O deputado federal Leo Prates (Republicanos-BA) afirmou que pretende buscar um ponto de equilíbrio entre as demandas dos trabalhadores e os interesses do setor produtivo.
Indicado como relator da PEC que propõe o fim da escala 6×1 na comissão especial que analisará o tema, Prates destacou a intenção de ampliar o diálogo com os empresários. Segundo ele, as conversas com representantes dos trabalhadores já estão mais avançadas.
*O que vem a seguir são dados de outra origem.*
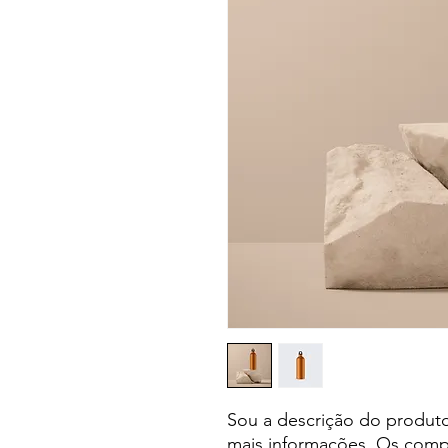
Sou a descrição do produto
mais informações. Os comp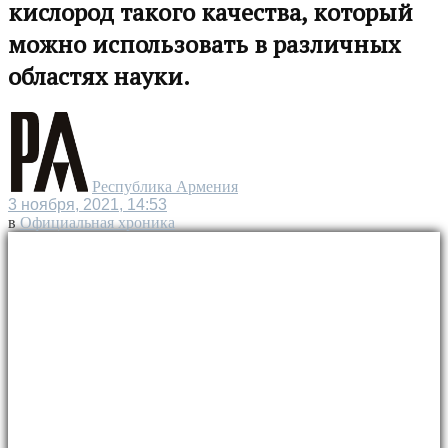
кислород такого качества, который
можно использовать в различных
областях науки.
Республика Армения
3 ноября, 2021, 14:53
в
Официальная хроника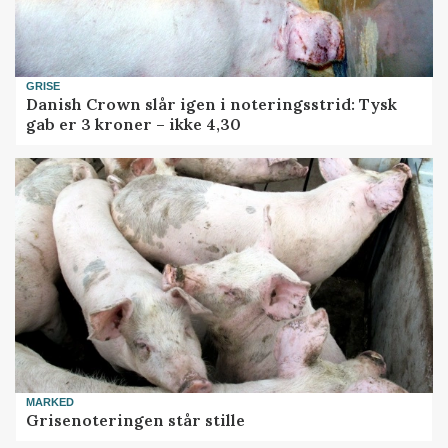
GRISE
Danish Crown slår igen i noteringsstrid: Tysk
gab er 3 kroner – ikke 4,30
MARKED
Grisenoteringen står stille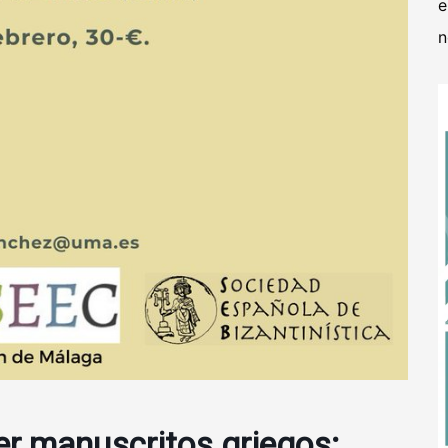
e
n
r manuscritos griegos: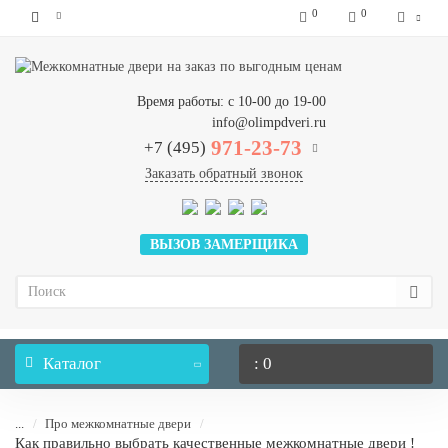
0
0
Время работы: с 10-00 до 19-00
info@olimpdveri.ru
971-23-73
+7 (495)
Заказать обратный звонок
ВЫЗОВ ЗАМЕРЩИКА
Каталог
: 0
...
Про межкомнатные двери
Как правильно выбрать качественные межкомнатные двери !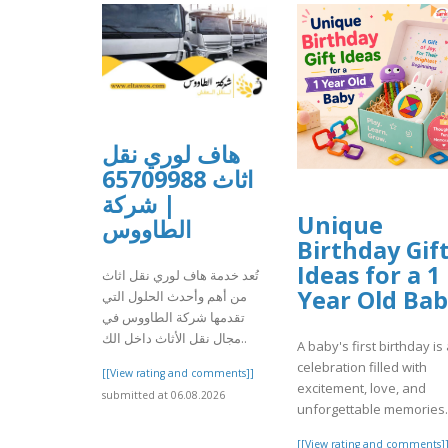
هاف لوري نقل
اثاث 65709988
| شركة
Unique
الطاووس
Birthday Gif
Ideas for a 1
تُعد خدمة هاف لوري نقل اثاث
Year Old Ba
من أهم وأحدث الحلول التي
تقدمها شركة الطاووس في
مجال نقل الأثاث داخل الك..
A baby's first birthday is
celebration filled with
[[View rating and comments]]
excitement, love, and
submitted at 06.08.2026
unforgettable memories. I
[[View rating and comments]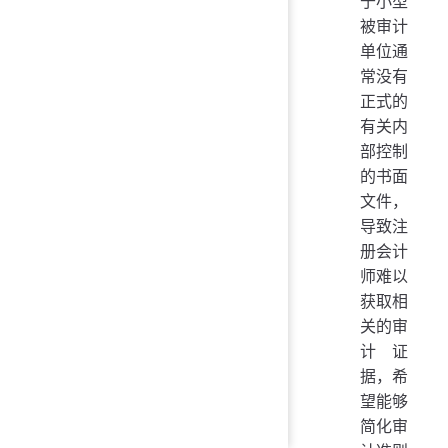
于小型
被审计
单位通
常没有
正式的
有关内
部控制
的书面
文件，
导致注
册会计
师难以
获取相
关的审
计证
据，希
望能够
简化审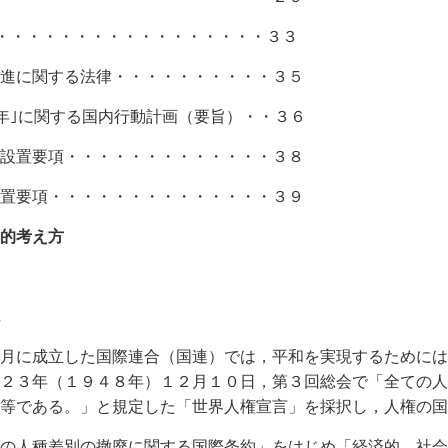
・・・・・・・・・・・・・・・・３３
進に関する法律・・・・・・・・・・３５
0年｣に関する国内行動計画（要旨）・・３６
設置要項・・・・・・・・・・・・・３８
置要項・・・・・・・・・・・・・・３９
的考え方
に成立した国際連合（国連）では，平和を実現するためには
２３年（１９４８年）１２月１０日，第３回総会で「全ての人
等である。」と規定した「世界人権宣言」を採択し，人権の国
人種差別の撤廃に関する国際条約」をはじめ「経済的，社会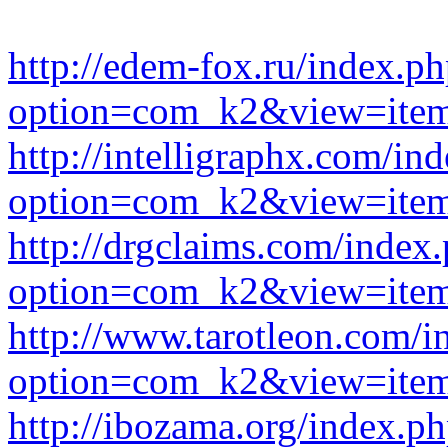
http://edem-fox.ru/index.p
option=com_k2&view=item
http://intelligraphx.com/in
option=com_k2&view=item
http://drgclaims.com/index
option=com_k2&view=item
http://www.tarotleon.com/i
option=com_k2&view=item
http://ibozama.org/index.p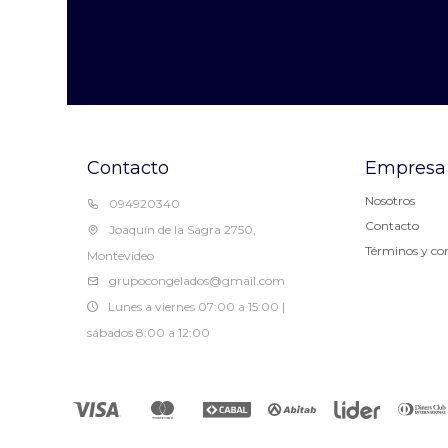
Contacto
Empresa
Nosotros
094920340
Contacto
Joaquín de la Sagra 2750,
Términos y co
Montevideo
grupocongelados@gmail.com
Lunes a viernes 07:00 a 15:00 |
sábados 8:00 a 12:00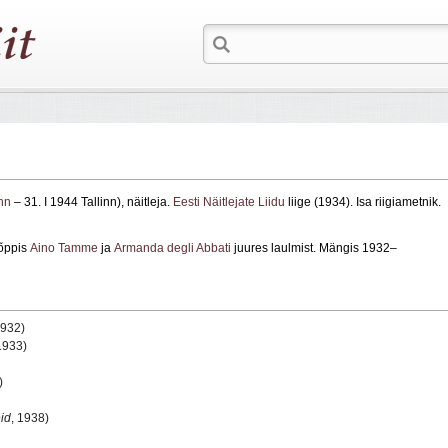
inn
– 31. I 1944 Tallinn), näitleja.
Eesti Näitlejate Liidu
liige (1934). Isa riigiametnik.
 õppis
Aino Tamme
ja
Armanda degli Abbati
juures laulmist. Mängis 1932–
1932)
1933)
)
id
, 1938)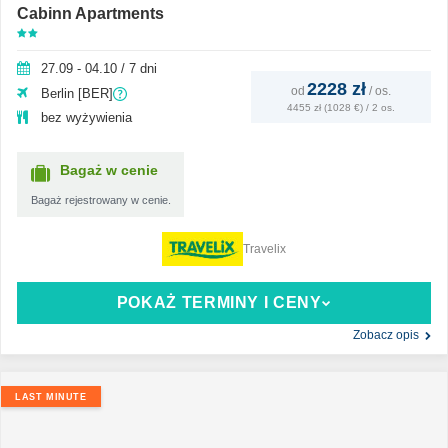
Cabinn Apartments
27.09 - 04.10 / 7 dni
2228 zł
od
/
os.
Berlin [BER]
4455 zł (1028 €) / 2 os.
bez wyżywienia
Bagaż w cenie
Bagaż rejestrowany w cenie.
Travelix
POKAŻ TERMINY I CENY
Zobacz opis
LAST MINUTE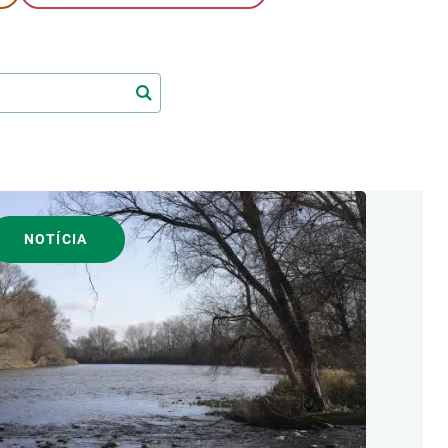
Biodiversitat
Canvi global
Funcionament dels ecosistemes
Observació de la terra
NOTÍCIA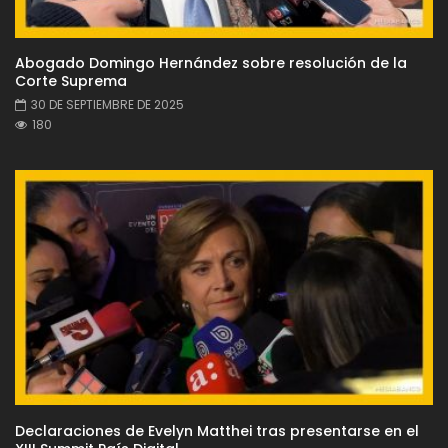
Abogado Domingo Hernández sobre resolución de la
Corte Suprema
30 DE SEPTIEMBRE DE 2025
180
Declaraciones de Evelyn Matthei tras presentarse en el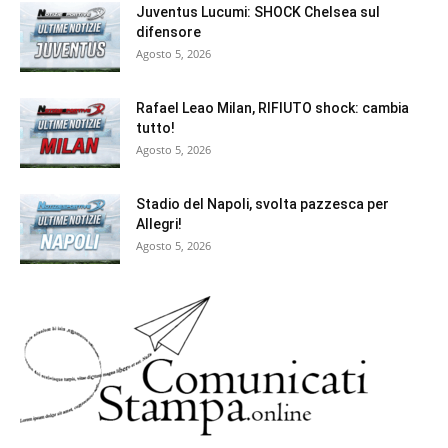
Juventus Lucumi: SHOCK Chelsea sul
difensore
Agosto 5, 2026
Rafael Leao Milan, RIFIUTO shock: cambia
tutto!
Agosto 5, 2026
Stadio del Napoli, svolta pazzesca per
Allegri!
Agosto 5, 2026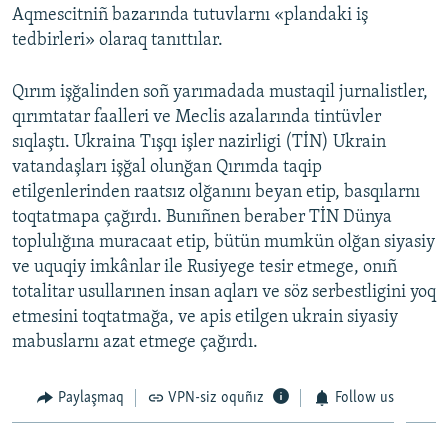
Aqmescitniñ bazarında tutuvlarnı «plandaki iş
tedbirleri» olaraq tanıttılar.
Qırım işğalinden soñ yarımadada mustaqil jurnalistler,
qırımtatar faalleri ve Meclis azalarında tintüvler
sıqlaştı. Ukraina Tışqı işler nazirligi (TİN) Ukrain
vatandaşları işğal olunğan Qırımda taqip
etilgenlerinden raatsız olğanını beyan etip, basqılarnı
toqtatmapa çağırdı. Bunıñnen beraber TİN Dünya
toplulığına muracaat etip, bütün mumkün olğan siyasiy
ve uquqiy imkânlar ile Rusiyege tesir etmege, onıñ
totalitar usullarınen insan aqları ve söz serbestligini yoq
etmesini toqtatmağa, ve apis etilgen ukrain siyasiy
mabuslarnı azat etmege çağırdı.
Paylaşmaq
VPN-siz oquñız
Follow us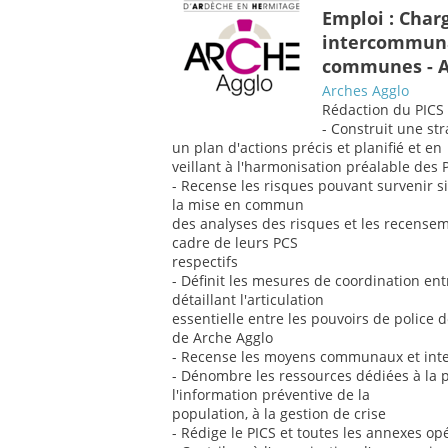
Emploi : Char
intercommuna
communes - A
Arches Agglo
Rédaction du PICS 
- Construit une str
un plan d'actions précis et planifié et en
veillant à l'harmonisation préalable de
- Recense les risques pouvant survenir 
la mise en commun
des analyses des risques et les recense
cadre de leurs PCS
respectifs
- Définit les mesures de coordination en
détaillant l'articulation
essentielle entre les pouvoirs de police 
de Arche Agglo
- Recense les moyens communaux et in
- Dénombre les ressources dédiées à la pr
l'information préventive de la
population, à la gestion de crise
- Rédige le PICS et toutes les annexes op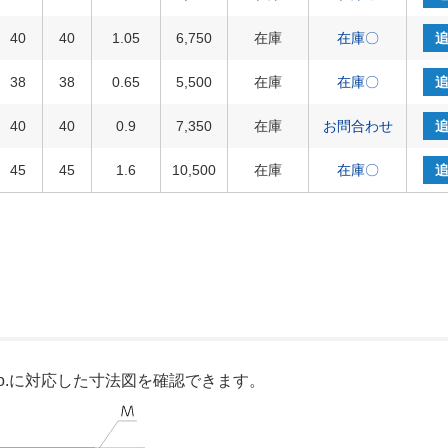
40
40
1.05
6,750
在庫
在庫〇
38
38
0.65
5,500
在庫
在庫〇
40
40
0.9
7,350
在庫
お問合わせ
45
45
1.6
10,500
在庫
在庫〇
o.に対応した寸法図を確認できます。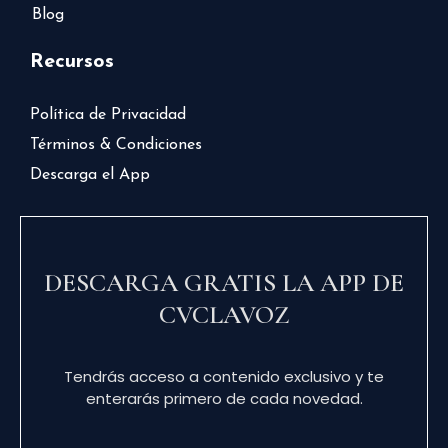
Blog
Recursos
Política de Privacidad
Términos & Condiciones
Descarga el App
DESCARGA GRATIS LA APP DE
CVCLAVOZ
Tendrás acceso a contenido exclusivo y te
enterarás primero de cada novedad.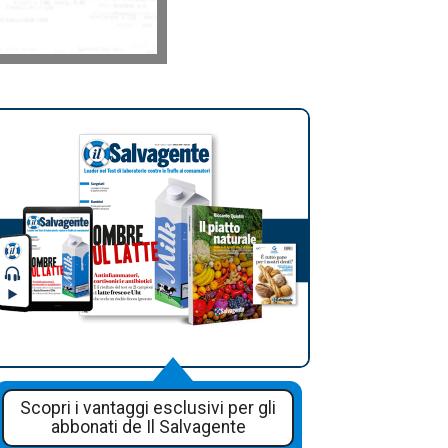
Scopri i vantaggi esclusivi per gli
abbonati de Il Salvagente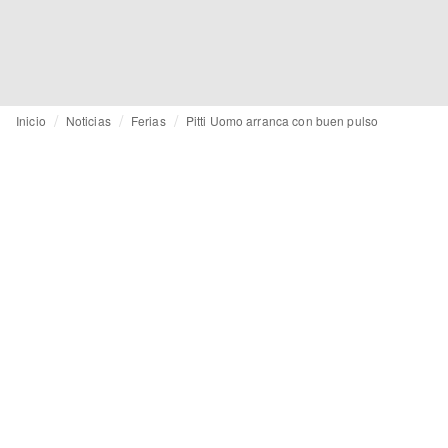
Inicio
Noticias
Ferias
Pitti Uomo arranca con buen pulso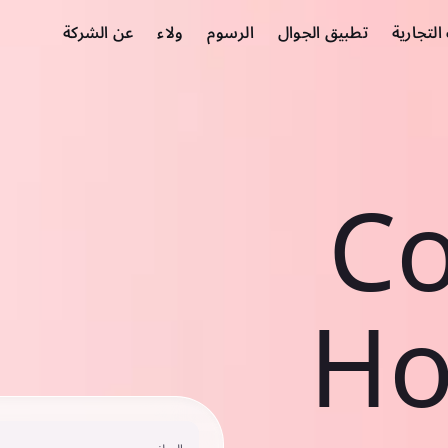
لتجارية
تطبيق الجوال
الرسوم
ولاء
عن الشركة
Co
Ho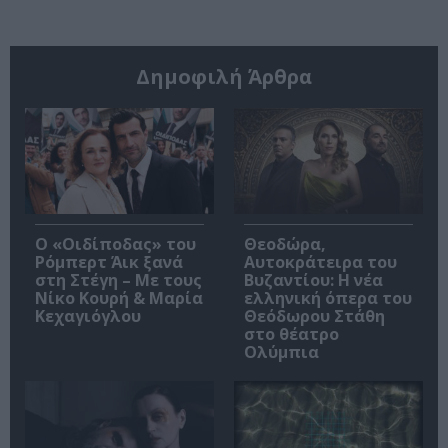
Δημοφιλή Άρθρα
O «Οιδίποδας» του
Θεοδώρα,
Ρόμπερτ Άικ ξανά
Αυτοκράτειρα του
στη Στέγη – Με τους
Βυζαντίου: Η νέα
Νίκο Κουρή & Μαρία
ελληνική όπερα του
Κεχαγιόγλου
Θεόδωρου Στάθη
στο θέατρο
Ολύμπια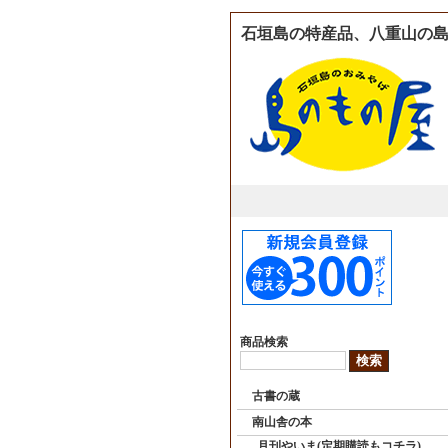
石垣島の特産品、八重山の島
商品検索
古書の蔵
南山舎の本
月刊やいま(定期購読もコチラ)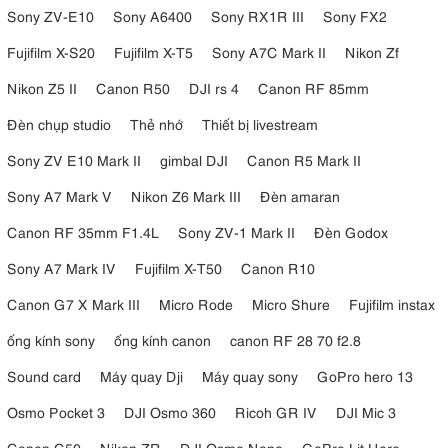
Sony ZV-E10
Sony A6400
Sony RX1R III
Sony FX2
Fujifilm X-S20
Fujifilm X-T5
Sony A7C Mark II
Nikon Zf
Nikon Z5 II
Canon R50
DJI rs 4
Canon RF 85mm
Đèn chụp studio
Thẻ nhớ
Thiết bị livestream
Sony ZV E10 Mark II
gimbal DJI
Canon R5 Mark II
Sony A7 Mark V
Nikon Z6 Mark III
Đèn amaran
Canon RF 35mm F1.4L
Sony ZV-1 Mark II
Đèn Godox
Sony A7 Mark IV
Fujifilm X-T50
Canon R10
Canon G7 X Mark III
Micro Rode
Micro Shure
Fujifilm instax
ống kính sony
ống kính canon
canon RF 28 70 f2.8
Sound card
Máy quay Dji
Máy quay sony
GoPro hero 13
Osmo Pocket 3
DJI Osmo 360
Ricoh GR IV
DJI Mic 3
Canon C50
Nikon ZR
DJI Osmo Nano
GoPro Lit Hero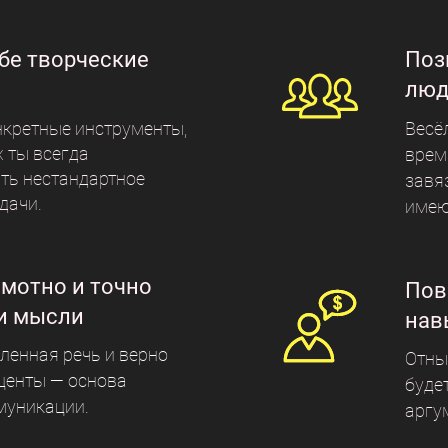
Поз
бе творческие
люд
Весё
нкретные инструменты,
 ты всегда
врем
ть нестандартное
завя
дачи.
имею
мотно и точно
Пов
и мысли
нав
ленная речь и верно
Отны
центы — основа
буде
муникации.
аргу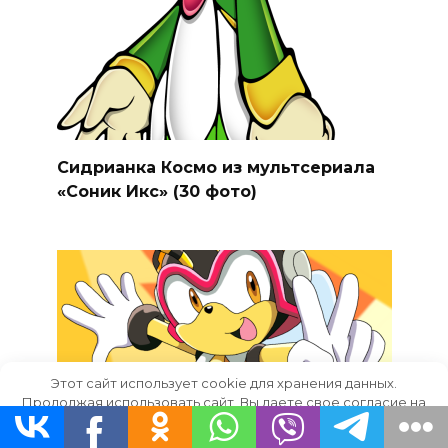
Сидрианка Космо из мультсериала
«Соник Икс» (30 фото)
Этот сайт использует cookie для хранения данных.
Продолжая использовать сайт, Вы даете свое согласие на
работу с этими файлами.
OK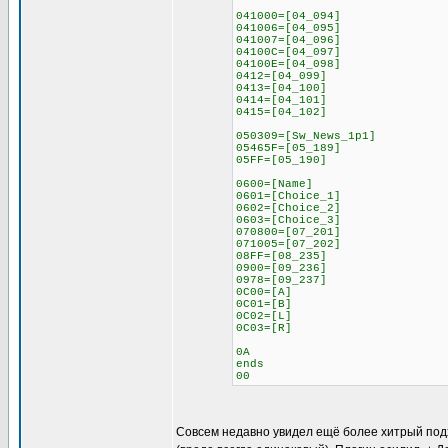
041000=[04_094]
041006=[04_095]
041007=[04_096]
04100C=[04_097]
04100E=[04_098]
0412=[04_099]
0413=[04_100]
0414=[04_101]
0415=[04_102]
050309=[Sw_News_1p1]
05465F=[05_189]
05FF=[05_190]
0600=[Name]
0601=[Choice_1]
0602=[Choice_2]
0603=[Choice_3]
070800=[07_201]
071005=[07_202]
08FF=[08_235]
0900=[09_236]
0978=[09_237]
0C00=[A]
0C01=[B]
0C02=[L]
0C03=[R]
0A
ends
00
Совсем недавно увидел ещё более хитрый подход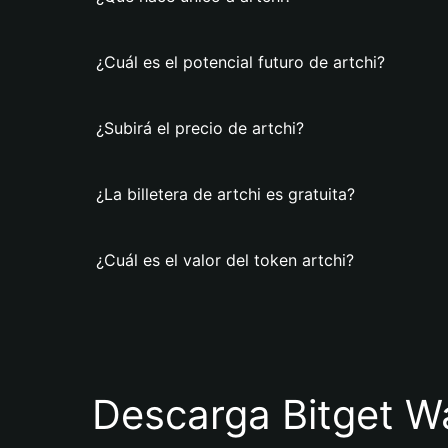
¿Cuál es el potencial futuro de artchi?
¿Subirá el precio de artchi?
¿La billetera de artchi es gratuita?
¿Cuál es el valor del token artchi?
Descarga Bitget Wa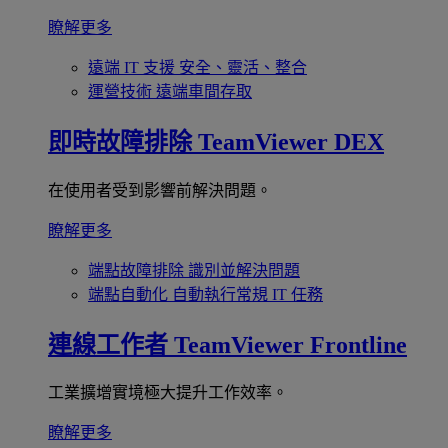
瞭解更多
遠端 IT 支援
安全、靈活、整合
運營技術
遠端車間存取
即時故障排除
TeamViewer DEX
在使用者受到影響前解決問題。
瞭解更多
端點故障排除
識別並解決問題
端點自動化
自動執行常規 IT 任務
連線工作者
TeamViewer Frontline
工業擴增實境極大提升工作效率。
瞭解更多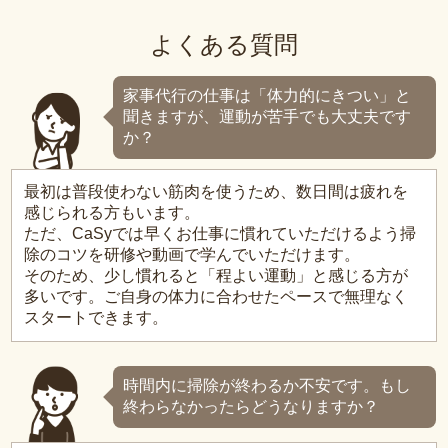
よくある質問
家事代行の仕事は「体力的にきつい」と
聞きますが、運動が苦手でも大丈夫です
か？
最初は普段使わない筋肉を使うため、数日間は疲れを
感じられる方もいます。
ただ、CaSyでは早くお仕事に慣れていただけるよう掃
除のコツを研修や動画で学んでいただけます。
そのため、少し慣れると「程よい運動」と感じる方が
多いです。ご自身の体力に合わせたペースで無理なく
スタートできます。
時間内に掃除が終わるか不安です。もし
終わらなかったらどうなりますか？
A informação foi divulgada pela colunista Milena Teixeira, do portal Metrópoles.
A comissão especial responsável pela análise das propostas será instalada nesta quarta-feira (29) e terá como presidente o deputado Alencar Santana (PT), também indicado por Hugo Motta. O colegiado contará com 38 membros titulares e 38 suplentes, além de uma vaga destinada a bancadas que não atingiram o coeficiente partidário necessário para participação direta.
De acordo com o presidente da Câmara, Hugo Motta, o cronograma de tramitação está mantido, e o debate deverá ocorrer de forma equilibrada, com a participação de diferentes setores envolvidos. A expectativa, segundo ele, é que o texto final permita a redução da jornada de trabalho sem diminuição salarial, garantindo mais tempo para convívio familiar, cuidados com a saúde e lazer.
Na última sexta-feira (24), Motta oficializou a criação da comissão que analisará duas propostas de emenda à Constituição sobre o tema. Uma delas, de autoria do deputado Reginaldo Lopes (PT), prevê a redução da carga semanal de 44 para 36 horas, com transição gradual ao longo de dez anos.
Já a proposta da deputada Erika Hilton (PSOL) estabelece uma jornada de quatro dias de trabalho por semana, também limitada a 36 horas semanais.
O debate sobre a redução da jornada de trabalho deve ganhar força nos próximos dias, com diferentes visões sendo apresentadas por representantes do setor produtivo e dos trabalhadores.